TSA Tries To Balance Security, Efficiency
Monday, August 14, 2006
U.S. security officials had long anticipated the kind of terror threat that threw global air traffic into an uproar last week -- they'd even stepped up training to head off terrorists trying to sneak improvised explosive devices onto airplanes.
But when British authorities announced they had foiled such a plot, the Transportation Security Administration had only one option in its playbook: a sharp crackdown at security gates, with new stringent rules restricting carry-on baggage. The move caused a recurrence of the long, slow security lines and massive inconvenience for passengers that have blackened the agency's reputation since its inception after the Sept. 11 terrorist attacks.
The response highlights the tough predicament that the TSA repeatedly faces as it attempts to become a more sophisticated security operation. The agency has the difficult task of ensuring airline security with a minimum of hassle for millions of travelers pouring through airports.
After analyzing intelligence reports and assessments of the alleged plot, TSA Administrator Edmund S. "Kip" Hawley said it did not take long for authorities to figure out what to do. "There wasn't any balancing on this one," Hawley said.
The TSA, which has a budget of $6.2 billion and has seen its number of screeners drop to 43,000 from 55,000 in 2002, is one of the last lines of defense in the country's efforts to battle terrorism, particularly attacks directed at airplanes.
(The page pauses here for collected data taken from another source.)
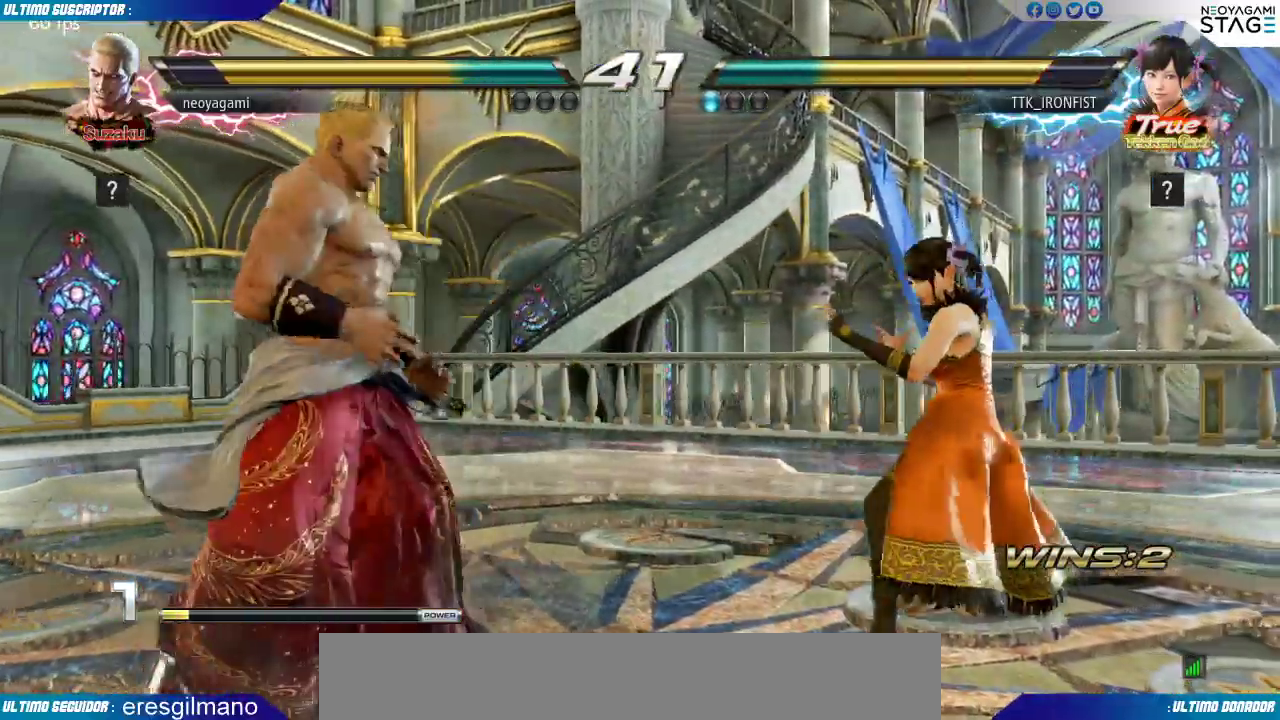
Gameplay with a controller (arcade stick); each line is a JSON object with the inputs held at the frame after it. "events" lists button and stick changes between this image and that frame as [ms after this image, input, new state], when the widget could be followed in between. Not read: L3 R3 SELECT START.
{"buttons": [], "left_stick": "center", "events": []}
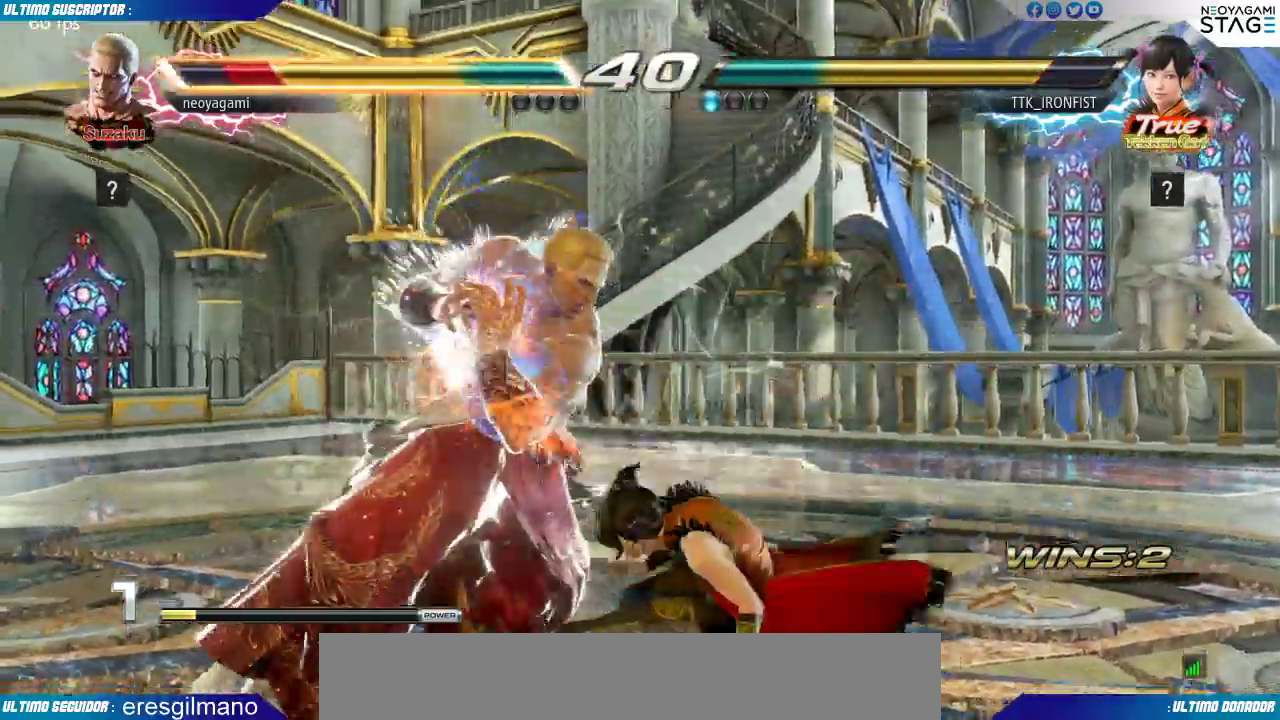
{"buttons": [], "left_stick": "center", "events": []}
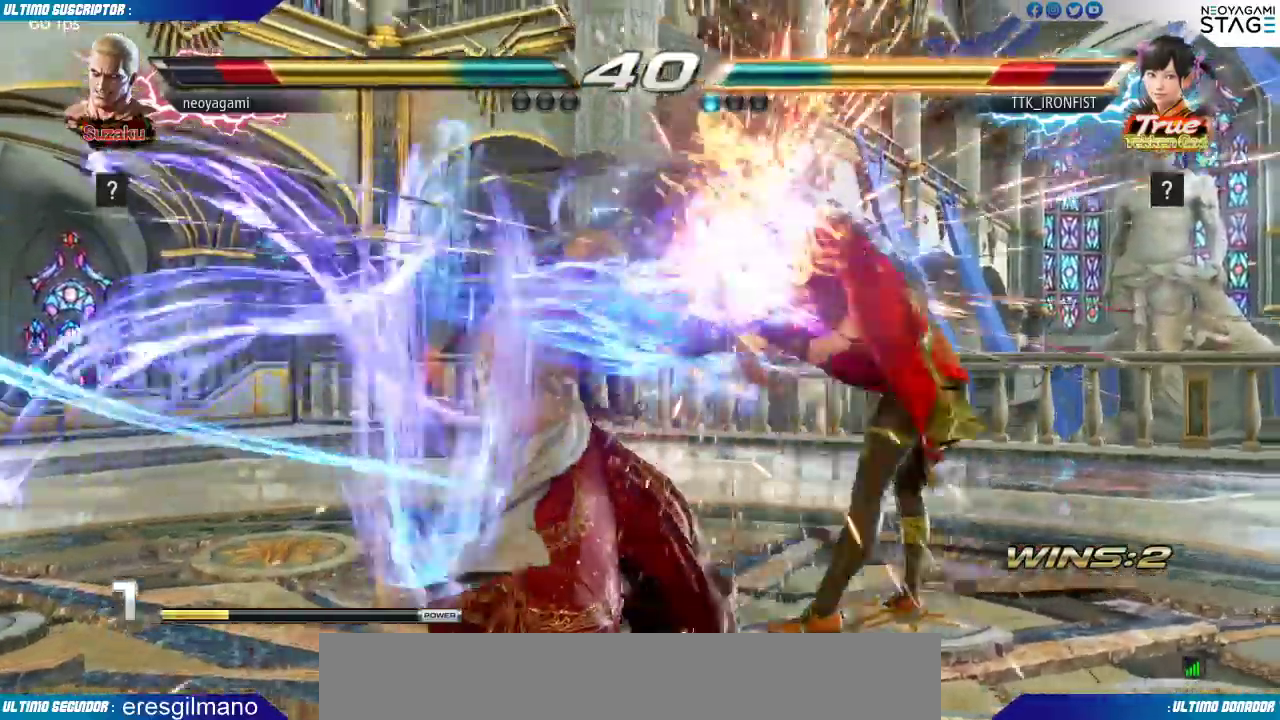
{"buttons": [], "left_stick": "center", "events": [[283, "left_stick", "right"], [350, "left_stick", "center"], [400, "left_stick", "right"], [483, "left_stick", "center"]]}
Travelers and their advocates have long complained that lines are too long at many airports, that some security measures seem inconsistent and that security officers seem to be in short supply. Others say that TSA officers seem to be doing little but hanging out at checkpoints, even when the lines grow. A joke among pilots is that TSA stands for a "Thousand guys Standing Around."
Watchdogs have hammered the TSA from the other side -- contending that the agency has been slow to tackle the most serious security concerns. Critics and outside security experts say the TSA has been sluggish to grapple with not only carry-on security issues but also with a range of other threats that include cargo shipments and checked baggage on passenger jets.
The TSA should have banned liquids long ago or pushed more aggressively to develop technology to detect them because the threat from such explosives has been well-established for at least a decade, critics argue. They also wonder why the Department of Homeland Security, of which the TSA is a part, has seen its research and development budgets slashed from $110 billion in 2003 to $44 billion this year.
"This points out a much larger issue," said Clark Kent Ervin, a former inspector general at the department. "The terrorists are always one step ahead of us. They are adaptive and learning and proactive. We are always focused on the last war. We need to make sure we don't lose the next war."
TSA officials defend their approach, saying the agency was formed in direct response to the 2001 terror attacks and faced congressional mandates and other pressures to hire as many screeners as quickly as possible.
It was a tough task, they say, and consumed their focus for years. They also were receiving pressure from struggling airlines and airports hoping to ease passenger security burdens to boost travel. As they were monitoring intelligence for new terror threats, current and former TSA officials said they felt it would not have been prudent earlier to ban all liquids and gels from flights. Hawley says he is confident that his screeners, who receive training on how to detect liquid explosives, would have stopped bombers from boarding U.S. airlines at airports.
In their constant effort to balance risk and security, TSA officials announced yesterday that they were tweaking some of their restrictions. Revisiting a previous policy enacted after other terror threats, TSA officials said they are requiring all passengers to remove their shoes to be screened by X-ray machines. They are also banning all aerosol products but allowing small doses of nonprescription medications, solid lipstick and baby food. "This refinement affords the same level of security that has been in place since last Thursday, but is intended to minimize the impact on travelers," officials said in a news release.